[Stored items]
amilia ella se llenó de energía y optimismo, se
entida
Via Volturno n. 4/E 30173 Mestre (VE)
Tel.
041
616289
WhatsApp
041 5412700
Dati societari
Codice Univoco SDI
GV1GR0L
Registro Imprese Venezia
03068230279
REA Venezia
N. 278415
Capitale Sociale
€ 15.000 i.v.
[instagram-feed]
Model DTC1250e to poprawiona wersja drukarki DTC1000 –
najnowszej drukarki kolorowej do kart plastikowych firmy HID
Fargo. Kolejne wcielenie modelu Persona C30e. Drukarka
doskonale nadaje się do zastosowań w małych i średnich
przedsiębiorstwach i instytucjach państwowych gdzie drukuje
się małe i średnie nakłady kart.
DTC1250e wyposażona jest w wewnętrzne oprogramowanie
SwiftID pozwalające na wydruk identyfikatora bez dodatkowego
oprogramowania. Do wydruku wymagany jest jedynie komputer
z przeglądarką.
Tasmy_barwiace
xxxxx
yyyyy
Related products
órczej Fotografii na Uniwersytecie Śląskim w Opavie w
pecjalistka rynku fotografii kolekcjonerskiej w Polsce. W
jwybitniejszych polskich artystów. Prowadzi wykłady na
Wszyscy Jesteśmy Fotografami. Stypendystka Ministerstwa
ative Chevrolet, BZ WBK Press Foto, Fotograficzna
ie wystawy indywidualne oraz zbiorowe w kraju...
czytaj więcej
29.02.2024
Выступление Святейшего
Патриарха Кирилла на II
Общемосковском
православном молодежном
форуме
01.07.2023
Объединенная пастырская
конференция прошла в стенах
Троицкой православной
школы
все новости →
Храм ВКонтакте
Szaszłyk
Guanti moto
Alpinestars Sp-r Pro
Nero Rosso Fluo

**ABOUT THIS EXERCISE:**
Update the data above by replacing "Related products" with "Similar products" wherever it occurs, and keep every other line as it is.

**YOUR RESPONSE:**
amilia ella se llenó de energía y optimismo, se
entida
Via Volturno n. 4/E 30173 Mestre (VE)
Tel.
041
616289
WhatsApp
041 5412700
Dati societari
Codice Univoco SDI
GV1GR0L
Registro Imprese Venezia
03068230279
REA Venezia
N. 278415
Capitale Sociale
€ 15.000 i.v.
[instagram-feed]
Model DTC1250e to poprawiona wersja drukarki DTC1000 –
najnowszej drukarki kolorowej do kart plastikowych firmy HID
Fargo. Kolejne wcielenie modelu Persona C30e. Drukarka
doskonale nadaje się do zastosowań w małych i średnich
przedsiębiorstwach i instytucjach państwowych gdzie drukuje
się małe i średnie nakłady kart.
DTC1250e wyposażona jest w wewnętrzne oprogramowanie
SwiftID pozwalające na wydruk identyfikatora bez dodatkowego
oprogramowania. Do wydruku wymagany jest jedynie komputer
z przeglądarką.
Tasmy_barwiace
xxxxx
yyyyy
Similar products
órczej Fotografii na Uniwersytecie Śląskim w Opavie w
pecjalistka rynku fotografii kolekcjonerskiej w Polsce. W
jwybitniejszych polskich artystów. Prowadzi wykłady na
Wszyscy Jesteśmy Fotografami. Stypendystka Ministerstwa
ative Chevrolet, BZ WBK Press Foto, Fotograficzna
ie wystawy indywidualne oraz zbiorowe w kraju...
czytaj więcej
29.02.2024
Выступление Святейшего
Патриарха Кирилла на II
Общемосковском
православном молодежном
форуме
01.07.2023
Объединенная пастырская
конференция прошла в стенах
Троицкой православной
школы
все новости →
Храм ВКонтакте
Szaszłyk
Guanti moto
Alpinestars Sp-r Pro
Nero Rosso Fluo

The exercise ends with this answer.